Renting can be a minefield, particularly if you have to share the space – and responsibility – with other students. It is important to choose your flatmates carefully. Typically, most tenancy contracts state that all tenants are ‘jointly and severally’ liable for covering the rent. This means that if one cannot pay their share, the other tenants will have to pay it.


Nick Owens of national law firm Manches says: ‘The landlord could sue everyone or any individual for any arrears in rent.’ Depending on how many people live in the household, it might be difficult to put down all names on utility bills. If that is the case, it is best for flatmates to put down in writing what share of any bills they are individually responsible for.


Insurance is worth considering. The average student takes between £2,000 and £6,000 worth of belongings with them to university.

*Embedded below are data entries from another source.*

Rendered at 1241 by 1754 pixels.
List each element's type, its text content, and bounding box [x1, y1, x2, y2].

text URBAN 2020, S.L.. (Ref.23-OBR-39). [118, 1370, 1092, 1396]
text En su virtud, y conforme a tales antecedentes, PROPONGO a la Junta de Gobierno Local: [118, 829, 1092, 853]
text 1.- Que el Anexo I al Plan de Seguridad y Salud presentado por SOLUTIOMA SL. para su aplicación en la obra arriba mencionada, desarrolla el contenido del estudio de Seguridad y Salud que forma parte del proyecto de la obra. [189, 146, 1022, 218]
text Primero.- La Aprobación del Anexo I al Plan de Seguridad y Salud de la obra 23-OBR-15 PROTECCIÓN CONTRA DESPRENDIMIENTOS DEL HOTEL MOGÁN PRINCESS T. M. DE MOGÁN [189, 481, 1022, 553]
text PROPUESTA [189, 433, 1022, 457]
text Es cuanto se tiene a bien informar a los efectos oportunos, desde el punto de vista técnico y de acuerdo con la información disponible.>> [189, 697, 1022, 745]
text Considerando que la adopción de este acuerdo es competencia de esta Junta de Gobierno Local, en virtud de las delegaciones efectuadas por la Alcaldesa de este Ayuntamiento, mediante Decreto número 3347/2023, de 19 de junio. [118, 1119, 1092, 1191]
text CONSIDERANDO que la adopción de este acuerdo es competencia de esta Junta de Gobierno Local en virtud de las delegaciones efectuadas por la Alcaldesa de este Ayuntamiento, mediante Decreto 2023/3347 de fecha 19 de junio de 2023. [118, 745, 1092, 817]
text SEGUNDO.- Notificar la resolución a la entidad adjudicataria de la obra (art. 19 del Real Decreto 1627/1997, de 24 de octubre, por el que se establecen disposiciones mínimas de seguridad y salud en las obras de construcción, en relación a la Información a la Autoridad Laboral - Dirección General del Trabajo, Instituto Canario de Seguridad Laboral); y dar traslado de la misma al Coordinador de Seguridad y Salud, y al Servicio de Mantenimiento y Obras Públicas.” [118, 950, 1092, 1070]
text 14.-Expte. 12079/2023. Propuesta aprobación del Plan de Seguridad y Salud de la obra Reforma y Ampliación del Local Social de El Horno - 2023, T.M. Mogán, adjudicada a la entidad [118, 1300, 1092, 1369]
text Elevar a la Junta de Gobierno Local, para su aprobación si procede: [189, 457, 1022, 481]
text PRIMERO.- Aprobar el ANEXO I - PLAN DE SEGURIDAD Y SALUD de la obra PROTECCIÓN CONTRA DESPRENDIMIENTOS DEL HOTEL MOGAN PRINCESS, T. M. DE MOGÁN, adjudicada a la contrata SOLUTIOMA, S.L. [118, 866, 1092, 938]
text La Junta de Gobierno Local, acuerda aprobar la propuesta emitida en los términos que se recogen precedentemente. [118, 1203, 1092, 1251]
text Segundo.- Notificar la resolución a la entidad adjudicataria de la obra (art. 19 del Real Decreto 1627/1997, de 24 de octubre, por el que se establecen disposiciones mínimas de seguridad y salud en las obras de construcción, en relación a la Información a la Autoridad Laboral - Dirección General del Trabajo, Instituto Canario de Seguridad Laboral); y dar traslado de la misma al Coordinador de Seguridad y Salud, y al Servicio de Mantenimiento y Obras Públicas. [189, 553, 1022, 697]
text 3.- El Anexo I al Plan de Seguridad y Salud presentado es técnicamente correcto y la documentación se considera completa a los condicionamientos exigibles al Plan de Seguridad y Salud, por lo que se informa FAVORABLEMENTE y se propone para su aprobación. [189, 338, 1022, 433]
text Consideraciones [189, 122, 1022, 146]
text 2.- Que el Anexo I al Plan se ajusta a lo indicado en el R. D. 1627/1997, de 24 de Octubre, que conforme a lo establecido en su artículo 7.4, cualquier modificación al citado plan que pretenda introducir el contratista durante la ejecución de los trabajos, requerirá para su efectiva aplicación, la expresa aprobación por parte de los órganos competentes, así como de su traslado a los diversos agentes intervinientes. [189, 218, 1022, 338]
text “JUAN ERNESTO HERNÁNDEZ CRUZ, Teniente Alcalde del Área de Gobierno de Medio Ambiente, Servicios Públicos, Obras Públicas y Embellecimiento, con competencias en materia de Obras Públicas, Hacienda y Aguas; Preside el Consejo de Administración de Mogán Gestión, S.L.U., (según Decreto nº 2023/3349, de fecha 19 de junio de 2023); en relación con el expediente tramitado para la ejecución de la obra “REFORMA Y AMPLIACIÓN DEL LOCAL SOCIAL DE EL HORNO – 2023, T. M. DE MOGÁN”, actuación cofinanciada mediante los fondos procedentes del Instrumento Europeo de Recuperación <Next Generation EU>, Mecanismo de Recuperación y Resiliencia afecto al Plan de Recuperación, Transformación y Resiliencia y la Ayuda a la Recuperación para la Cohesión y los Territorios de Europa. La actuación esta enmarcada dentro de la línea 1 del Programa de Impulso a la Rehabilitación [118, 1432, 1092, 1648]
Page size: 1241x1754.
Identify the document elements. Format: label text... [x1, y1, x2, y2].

Most students think that they are covered under their parents’ home insurance policy, but this would typically only cover them if they live in halls of residence.

For adequate cover they need to get insurance that includes cover for house shares. Many insurers offer this type of cover, including student specialist Endsleigh.


If you are moving into a shared house, it can be a bit of a shock to the system when you have to shell out for internet, energy and phone bills on top of your rent and food costs.

But, if you are clever about it, you can keep your bills low by shopping around for the best deal.

It is likely that the previous tenants in the house you move into will have already signed up with a utilities or broadband provider.


It might seem easier to stick with the same company but you could find that switching could save you money.


You should also consider using a website such as Quidco or Top Cashback which will pay you cash for buying your contract or energy tariff through them.